Mutilation of the bodies of two Indian soldiers dominated the national narrative last week. It attracted more attention than the death of 26 soldiers in Chhattisgarh around the same time. The outrage over the ghastly mutilations perpetrated by a battalion of regular Pakistani soldiers and terrorists overshadowed everything else.
Outrage in television studios was quickly followed by a strident and decisive call for action. News anchors in various frames of patriotism called for immediate and swift surgical strikes. The Indian government or the Defence Minister did not pick up the gauntlet this time. Though, the television media still did not let go as it shifted the focus towards the funeral of the martyrs. Here again, it was a competition between different news channels to show the funeral procession. Though, none of them had cameras on the ground and they were all dependent on a common feed. Nevertheless, they tried to outdo each other with their hate commentary.
Sea of bright-coloured turbans dominated the TV screens, followed by the worst form of journalism, asking the spouses of slain martyrs about their loss. Asking them about what action they wanted from the government for the death of their husbands. In their desperate search for TRPs and revenues, TV news channels have now fallen to their lowest level. They are willing to squeeze every emotion, even a death of a martyr, to keep ahead of the game.
Television newsrooms seem to have lost the capacity to analyse the impact of their action. News anchors now feel that if evoking patriotism and inciting a war will attract an audience, then so be it.
The sad fact behind this façade of patriotism or this recently discovered nationalism is Pakistan’s playbook. A game straight out of Al Qaeda's strategy, where media is manipulated to trigger offensive action. It justifies another action, instead of two soldiers, more will be mutilated next time.
The government may be mindful of this strategy, but people at large and even opinion-makers seem to be ignorant. The decibel has been raised so high by news channels that inaction is seen as a failure of the government. The Irony is that a small incident and the lack of reaction can be portrayed as a failure of the Indian government.
If the government responds, say, with another surgical strike, and if it is successful, TV channels and even newspapers will rejoice. What is lost is the failure to see the game, the playbook. Pakistan will again trigger the same play and will continue to do so until the pasty-faced anchors and posturing retired army officers go blue in their face.
Government and even political spokespersons need to realise that the nationalist or aggressive stance they have adopted are now being manipulated by Pakistan. India can choose to respond, react and play by the Pakistani playbook or not. This realisation is important not only for the government but Indian media, especially for those who are donning battle fatigues in newsrooms.
Multiple series of actions and reactions, escalating upwards, will raise the level and nature of violence. New forms of bestiality will emerge from this escalation to maintain the outrage. As the violence escalates between the two countries, it will also increase the radicalisation among the youth in Kashmir. The border skirmishes are just a side show in Pakistan’s bigger game in Kashmir. Hopefully, we do not confuse one for the other.
Raising the game in Kashmir is also part of the same Pakistani playbook.

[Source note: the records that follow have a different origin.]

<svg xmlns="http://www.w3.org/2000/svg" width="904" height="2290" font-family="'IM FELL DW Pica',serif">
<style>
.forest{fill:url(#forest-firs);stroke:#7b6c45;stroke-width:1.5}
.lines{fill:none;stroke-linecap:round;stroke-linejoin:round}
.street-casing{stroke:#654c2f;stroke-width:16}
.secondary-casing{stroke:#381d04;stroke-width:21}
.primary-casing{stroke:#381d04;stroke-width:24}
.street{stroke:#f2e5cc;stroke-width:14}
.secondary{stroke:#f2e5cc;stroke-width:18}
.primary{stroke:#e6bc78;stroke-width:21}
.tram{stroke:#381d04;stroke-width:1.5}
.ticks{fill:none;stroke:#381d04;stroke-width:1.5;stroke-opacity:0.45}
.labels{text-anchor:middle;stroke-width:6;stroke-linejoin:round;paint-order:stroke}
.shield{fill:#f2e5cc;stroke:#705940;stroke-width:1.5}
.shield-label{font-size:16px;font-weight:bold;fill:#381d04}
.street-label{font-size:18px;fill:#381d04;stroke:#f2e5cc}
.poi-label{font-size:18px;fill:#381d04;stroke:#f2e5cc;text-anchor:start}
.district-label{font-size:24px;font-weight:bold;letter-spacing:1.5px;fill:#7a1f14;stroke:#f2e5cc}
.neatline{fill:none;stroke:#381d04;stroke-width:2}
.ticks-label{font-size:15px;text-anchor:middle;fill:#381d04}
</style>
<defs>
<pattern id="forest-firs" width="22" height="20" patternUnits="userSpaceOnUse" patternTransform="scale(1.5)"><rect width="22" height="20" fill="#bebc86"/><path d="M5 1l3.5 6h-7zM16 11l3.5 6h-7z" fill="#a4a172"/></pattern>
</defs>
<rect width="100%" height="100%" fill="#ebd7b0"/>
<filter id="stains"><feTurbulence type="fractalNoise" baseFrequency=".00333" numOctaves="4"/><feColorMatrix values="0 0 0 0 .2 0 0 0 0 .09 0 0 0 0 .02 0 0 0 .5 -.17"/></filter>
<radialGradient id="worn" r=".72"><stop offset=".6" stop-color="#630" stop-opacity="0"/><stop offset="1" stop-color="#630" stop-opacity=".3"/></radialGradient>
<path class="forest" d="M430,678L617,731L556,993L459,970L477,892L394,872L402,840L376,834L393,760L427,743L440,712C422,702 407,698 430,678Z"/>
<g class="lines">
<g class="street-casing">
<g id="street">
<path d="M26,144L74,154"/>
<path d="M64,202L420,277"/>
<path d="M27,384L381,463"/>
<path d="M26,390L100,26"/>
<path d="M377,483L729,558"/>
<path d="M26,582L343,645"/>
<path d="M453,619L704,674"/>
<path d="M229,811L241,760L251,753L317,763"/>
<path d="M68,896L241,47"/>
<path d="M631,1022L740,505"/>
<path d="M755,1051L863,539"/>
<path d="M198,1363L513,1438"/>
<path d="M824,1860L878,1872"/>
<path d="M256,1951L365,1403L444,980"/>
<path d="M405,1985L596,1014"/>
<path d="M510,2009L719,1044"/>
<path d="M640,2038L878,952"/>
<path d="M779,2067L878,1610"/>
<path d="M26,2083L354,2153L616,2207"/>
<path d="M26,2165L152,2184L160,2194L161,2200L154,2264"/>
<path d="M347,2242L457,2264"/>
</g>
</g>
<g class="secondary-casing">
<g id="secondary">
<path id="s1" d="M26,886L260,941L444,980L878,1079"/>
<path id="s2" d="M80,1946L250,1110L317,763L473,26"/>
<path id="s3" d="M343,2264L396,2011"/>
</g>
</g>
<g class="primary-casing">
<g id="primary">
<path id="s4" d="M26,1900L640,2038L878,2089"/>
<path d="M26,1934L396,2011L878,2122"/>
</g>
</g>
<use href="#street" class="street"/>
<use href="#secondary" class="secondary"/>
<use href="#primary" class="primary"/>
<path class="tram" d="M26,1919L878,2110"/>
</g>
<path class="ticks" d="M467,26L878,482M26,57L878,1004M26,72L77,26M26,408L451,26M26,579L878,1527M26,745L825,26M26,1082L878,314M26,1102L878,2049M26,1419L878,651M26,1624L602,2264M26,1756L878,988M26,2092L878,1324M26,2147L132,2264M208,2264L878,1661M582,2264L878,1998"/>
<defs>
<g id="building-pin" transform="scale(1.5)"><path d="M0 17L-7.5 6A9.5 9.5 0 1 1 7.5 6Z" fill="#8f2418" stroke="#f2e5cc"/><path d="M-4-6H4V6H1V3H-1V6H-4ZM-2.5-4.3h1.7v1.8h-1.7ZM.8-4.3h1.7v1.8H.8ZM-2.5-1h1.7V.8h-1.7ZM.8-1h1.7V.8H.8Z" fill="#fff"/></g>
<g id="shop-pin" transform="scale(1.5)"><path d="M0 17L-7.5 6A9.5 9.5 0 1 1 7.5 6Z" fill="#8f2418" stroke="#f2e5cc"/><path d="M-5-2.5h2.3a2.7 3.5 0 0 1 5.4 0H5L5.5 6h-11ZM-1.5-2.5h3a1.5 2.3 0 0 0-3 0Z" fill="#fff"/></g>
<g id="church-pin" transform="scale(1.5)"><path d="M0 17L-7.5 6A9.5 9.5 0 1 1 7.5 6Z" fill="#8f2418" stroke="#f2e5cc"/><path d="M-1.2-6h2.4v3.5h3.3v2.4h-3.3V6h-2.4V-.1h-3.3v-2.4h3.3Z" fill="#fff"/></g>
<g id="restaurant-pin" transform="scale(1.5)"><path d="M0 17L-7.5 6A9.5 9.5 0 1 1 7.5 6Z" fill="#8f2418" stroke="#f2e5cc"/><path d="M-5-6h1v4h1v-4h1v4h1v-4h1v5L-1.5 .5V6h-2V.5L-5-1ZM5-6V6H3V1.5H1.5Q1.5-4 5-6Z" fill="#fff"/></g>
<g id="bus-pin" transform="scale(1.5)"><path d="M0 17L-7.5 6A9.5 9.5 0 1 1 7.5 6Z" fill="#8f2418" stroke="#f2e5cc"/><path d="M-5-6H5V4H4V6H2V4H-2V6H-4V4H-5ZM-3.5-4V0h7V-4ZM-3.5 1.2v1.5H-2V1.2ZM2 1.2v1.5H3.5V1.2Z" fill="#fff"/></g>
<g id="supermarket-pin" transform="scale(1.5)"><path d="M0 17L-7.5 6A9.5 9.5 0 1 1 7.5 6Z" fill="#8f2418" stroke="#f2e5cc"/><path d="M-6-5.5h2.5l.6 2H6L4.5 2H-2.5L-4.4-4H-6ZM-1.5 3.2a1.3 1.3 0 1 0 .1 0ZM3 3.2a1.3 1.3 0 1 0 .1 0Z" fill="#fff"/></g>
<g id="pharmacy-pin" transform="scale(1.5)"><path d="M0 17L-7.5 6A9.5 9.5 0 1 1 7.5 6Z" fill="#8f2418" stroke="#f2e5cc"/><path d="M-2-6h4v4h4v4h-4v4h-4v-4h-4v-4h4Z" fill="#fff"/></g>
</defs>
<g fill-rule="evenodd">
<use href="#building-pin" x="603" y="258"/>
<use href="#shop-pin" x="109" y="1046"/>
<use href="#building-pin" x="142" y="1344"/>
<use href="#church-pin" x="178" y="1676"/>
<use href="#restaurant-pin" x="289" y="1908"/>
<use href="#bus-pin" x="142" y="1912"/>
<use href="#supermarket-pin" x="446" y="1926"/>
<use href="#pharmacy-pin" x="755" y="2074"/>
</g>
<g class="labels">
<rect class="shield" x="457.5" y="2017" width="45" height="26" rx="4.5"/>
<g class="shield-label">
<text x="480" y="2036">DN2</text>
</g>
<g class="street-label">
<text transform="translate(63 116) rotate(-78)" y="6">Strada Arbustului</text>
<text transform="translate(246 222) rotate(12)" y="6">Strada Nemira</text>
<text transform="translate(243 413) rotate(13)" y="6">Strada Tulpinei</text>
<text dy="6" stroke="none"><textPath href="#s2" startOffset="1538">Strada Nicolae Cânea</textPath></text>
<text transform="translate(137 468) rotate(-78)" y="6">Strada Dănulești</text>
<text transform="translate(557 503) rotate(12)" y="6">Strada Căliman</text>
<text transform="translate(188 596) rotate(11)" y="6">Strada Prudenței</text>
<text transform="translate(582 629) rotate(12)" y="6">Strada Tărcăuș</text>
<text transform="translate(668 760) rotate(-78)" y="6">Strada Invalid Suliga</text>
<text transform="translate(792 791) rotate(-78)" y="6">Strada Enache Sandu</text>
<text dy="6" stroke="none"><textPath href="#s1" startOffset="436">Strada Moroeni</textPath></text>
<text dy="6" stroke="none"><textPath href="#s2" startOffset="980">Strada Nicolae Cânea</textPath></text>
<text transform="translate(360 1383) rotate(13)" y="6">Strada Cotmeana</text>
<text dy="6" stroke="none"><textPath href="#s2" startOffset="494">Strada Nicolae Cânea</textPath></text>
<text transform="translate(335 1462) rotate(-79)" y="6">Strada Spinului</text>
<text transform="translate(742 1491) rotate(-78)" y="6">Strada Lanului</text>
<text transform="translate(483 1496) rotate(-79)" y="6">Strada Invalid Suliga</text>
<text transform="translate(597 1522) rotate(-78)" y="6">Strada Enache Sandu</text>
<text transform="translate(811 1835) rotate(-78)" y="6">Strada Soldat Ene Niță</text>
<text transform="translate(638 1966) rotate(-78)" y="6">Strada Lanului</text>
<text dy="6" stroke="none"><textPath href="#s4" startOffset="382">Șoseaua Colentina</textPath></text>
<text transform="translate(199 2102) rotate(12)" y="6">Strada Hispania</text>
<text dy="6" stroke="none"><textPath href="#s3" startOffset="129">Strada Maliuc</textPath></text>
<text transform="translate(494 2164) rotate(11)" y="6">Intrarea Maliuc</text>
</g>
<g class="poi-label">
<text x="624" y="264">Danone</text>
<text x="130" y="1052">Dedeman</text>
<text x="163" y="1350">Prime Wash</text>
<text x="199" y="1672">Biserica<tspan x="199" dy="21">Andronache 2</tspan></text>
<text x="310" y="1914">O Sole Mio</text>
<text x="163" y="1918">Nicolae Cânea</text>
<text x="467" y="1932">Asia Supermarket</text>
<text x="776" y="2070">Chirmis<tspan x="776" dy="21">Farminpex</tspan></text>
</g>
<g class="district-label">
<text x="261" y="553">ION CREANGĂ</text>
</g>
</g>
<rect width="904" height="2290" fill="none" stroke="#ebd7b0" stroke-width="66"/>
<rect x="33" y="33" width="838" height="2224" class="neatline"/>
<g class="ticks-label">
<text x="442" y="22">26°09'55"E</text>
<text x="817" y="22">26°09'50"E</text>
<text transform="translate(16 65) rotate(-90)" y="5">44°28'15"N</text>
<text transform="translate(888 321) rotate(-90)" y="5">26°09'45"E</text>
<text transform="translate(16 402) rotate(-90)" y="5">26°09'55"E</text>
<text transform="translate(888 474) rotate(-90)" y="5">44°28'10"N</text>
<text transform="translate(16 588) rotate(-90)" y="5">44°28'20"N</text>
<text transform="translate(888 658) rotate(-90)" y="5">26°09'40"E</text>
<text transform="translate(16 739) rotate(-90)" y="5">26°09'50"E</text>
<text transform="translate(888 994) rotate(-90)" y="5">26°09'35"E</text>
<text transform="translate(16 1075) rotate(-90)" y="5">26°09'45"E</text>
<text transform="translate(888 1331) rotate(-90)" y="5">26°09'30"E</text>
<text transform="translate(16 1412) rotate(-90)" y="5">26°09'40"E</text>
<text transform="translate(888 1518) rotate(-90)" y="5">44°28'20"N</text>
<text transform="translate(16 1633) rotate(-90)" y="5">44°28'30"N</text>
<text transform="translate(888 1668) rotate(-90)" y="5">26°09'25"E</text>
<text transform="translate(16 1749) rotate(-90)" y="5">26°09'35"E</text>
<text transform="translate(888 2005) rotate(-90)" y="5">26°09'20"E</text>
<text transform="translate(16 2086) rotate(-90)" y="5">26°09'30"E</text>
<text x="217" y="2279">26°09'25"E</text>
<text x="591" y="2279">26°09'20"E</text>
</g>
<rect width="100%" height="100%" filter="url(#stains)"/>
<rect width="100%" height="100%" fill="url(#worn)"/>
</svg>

Kashmir is a complex problem and it does not need another iron fist, firm hand or any of the other strong-arm tactics. The balance has to be regained on the ground and in the hearts of the population. Anger has to be channelised, otherwise the pressure cooker, that is now Srinagar, will burst.
Army has been dealing with local population for decades, what has changed is the overenthusiasm of the leadership to show results. Defence forces deployed in Kashmir cannot be responsible for producing results. They are called a force for a reason, they cannot bring solutions to the table. Direct line of communication need to be established. Engaging a population in the democratic process cannot be done through force, this is again a playbook where the endgame goes in Pakistan’s favour.
Street violence cannot be left to spiral out of control. If unemployed youth are taking money to throw stones, maybe they should be given less strenuous and better jobs. Engagement is a multi-pronged exercise, it does not make sense for the government to tie itself up in a straitjacket. Nationalism and patriotism are being used as levers by Pakistan in its playbook.
Will our actions be dictated by Pakistan now?